Including those that have been monitored, those that have established connections, those sent by the client that are waiting for the server, and those that have not been monitored will be listed.
netstat -at/-t
The suffixes netstat -at and netstat -t are both used to monitor ports related to the TCP protocol. The difference is that netstat -at listens to ports in all states, while netstat -t only listens to ports in ESTABLISHED state. .
netstat -at
netstat -t
netstat -au/-u
Similarly, netstat -au and netstat -u both monitor ports related to UDP, the difference is that netstat -au listens to all ports in the state, while netstat -u only listens to ports in the ESTABLISHED state.
netstat -au
netstat -u
My test here is not to monitor the UDP protocol in the established connection state.
netstat -ap
This command is used to list the ports on which the program is running. The commonly used commands are
netstat -ap|grep '程序名'
For example, if we are looking for an http program, it is Netstat -ap|grep http
You can also list the port number directly
netstat -ap|grep 8080
However, it should be noted that not all programs can be found, and those without permissions will not be displayed.

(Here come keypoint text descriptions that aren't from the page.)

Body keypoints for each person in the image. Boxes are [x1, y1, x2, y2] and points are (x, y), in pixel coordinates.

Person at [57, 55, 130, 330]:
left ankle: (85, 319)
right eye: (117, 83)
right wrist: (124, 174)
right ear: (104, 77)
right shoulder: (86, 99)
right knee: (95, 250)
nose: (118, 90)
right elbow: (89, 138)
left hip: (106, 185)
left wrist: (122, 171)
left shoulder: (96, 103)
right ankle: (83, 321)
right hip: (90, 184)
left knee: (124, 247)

You can query all information with root permissions.
netstat -l
netstat -l is used to monitor the port that is in the listening state (it is really hard to read, in order to read more smoothly, use the 列出replacement monitor directly later).
netstat -lt is only used to list all listening TCP ports.

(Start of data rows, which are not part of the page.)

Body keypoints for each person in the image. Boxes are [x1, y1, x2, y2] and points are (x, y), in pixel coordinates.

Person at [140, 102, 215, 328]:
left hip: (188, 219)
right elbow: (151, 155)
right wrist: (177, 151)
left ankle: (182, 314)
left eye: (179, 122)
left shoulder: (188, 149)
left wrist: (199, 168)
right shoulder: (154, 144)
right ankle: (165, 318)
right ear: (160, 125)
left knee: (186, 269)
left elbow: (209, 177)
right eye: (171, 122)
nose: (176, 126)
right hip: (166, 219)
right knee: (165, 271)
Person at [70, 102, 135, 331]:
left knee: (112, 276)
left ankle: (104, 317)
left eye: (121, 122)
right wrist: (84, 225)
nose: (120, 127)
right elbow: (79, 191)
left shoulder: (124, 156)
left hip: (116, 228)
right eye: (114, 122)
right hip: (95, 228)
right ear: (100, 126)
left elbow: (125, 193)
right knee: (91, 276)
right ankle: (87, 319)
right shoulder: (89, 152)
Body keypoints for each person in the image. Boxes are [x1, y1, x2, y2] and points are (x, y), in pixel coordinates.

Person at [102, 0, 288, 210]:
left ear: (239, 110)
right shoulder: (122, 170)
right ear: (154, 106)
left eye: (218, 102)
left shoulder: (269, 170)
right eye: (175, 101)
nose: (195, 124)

netstat -lu is only used to list all listening UDP ports.
netstat -lx is only used to list all listening UNIX ports.
netstat -s
netstat -s is used to list statistics for all ports.
netstat -st is used to list statistics of TCP ports.

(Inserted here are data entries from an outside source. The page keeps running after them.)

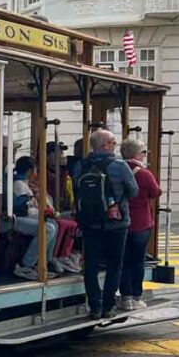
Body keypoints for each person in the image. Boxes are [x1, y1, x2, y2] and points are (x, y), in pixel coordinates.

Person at [74, 129, 139, 319]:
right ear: (104, 145)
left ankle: (94, 306)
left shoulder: (81, 166)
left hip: (90, 223)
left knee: (91, 266)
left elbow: (78, 189)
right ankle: (108, 306)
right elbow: (133, 191)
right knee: (114, 265)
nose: (115, 145)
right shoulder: (119, 166)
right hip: (116, 224)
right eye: (113, 142)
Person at [119, 138, 161, 310]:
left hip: (120, 222)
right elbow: (155, 192)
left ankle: (125, 298)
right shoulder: (144, 174)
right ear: (136, 154)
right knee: (137, 261)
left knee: (123, 261)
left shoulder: (116, 170)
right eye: (144, 152)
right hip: (141, 223)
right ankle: (136, 297)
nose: (145, 155)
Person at [11, 155, 62, 281]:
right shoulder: (19, 184)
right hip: (17, 219)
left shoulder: (25, 184)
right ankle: (25, 265)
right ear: (30, 171)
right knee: (48, 228)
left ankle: (45, 261)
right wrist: (41, 212)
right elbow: (24, 209)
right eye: (35, 170)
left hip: (27, 216)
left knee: (53, 224)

netstat -su is used to list statistics for UDP ports.
netstat -p
netstat -p can be used with other parameters, eg netstat -pt can list the service name and PID number.
netstat -c
Using netstat -c will list network information every second.
netstat -r
netstat -r is used to list routing core information.
netstat --verbose
This command will list the Address Family supported by the system .
Address Family simply means which communication protocol is used by the bottom layer to submit data. For example, AF_INET uses TCP/IPv4; AF_INET6 uses TCP/IPv6; and AF_LOCAL or AF_UNIX refers to local communication (that is, this time Communication is the communication between processes on the current host), which is generally specified in the form of an absolute path.
netstat -i
netstat -i is used to list network interface packets, including transmitting and receiving packets with MTU (maximum transmission unit).
In addition, netstat -ie is also used to list the kernel interface table, very similar to the ifconfig command
about this issue
So, going back to the question at the beginning of the article, what is netstat -tnpl used for, in fact, this is a combination of several parameters
- -t : only list information related to tcp
- -n: list numerically
- -p: list the socket PID and program name in use
- -l: List listening server sockets
Let's execute this command.
In addition, in Linux, it has been recommended to use ss instead of netstat, use ip route instead of netstat -r, use ip -s link instead of netstat -i, and use ip addr instead of netstat -g.
Original link: Can netstat still play like this?
If this article is helpful to you, I hope you like it and follow it!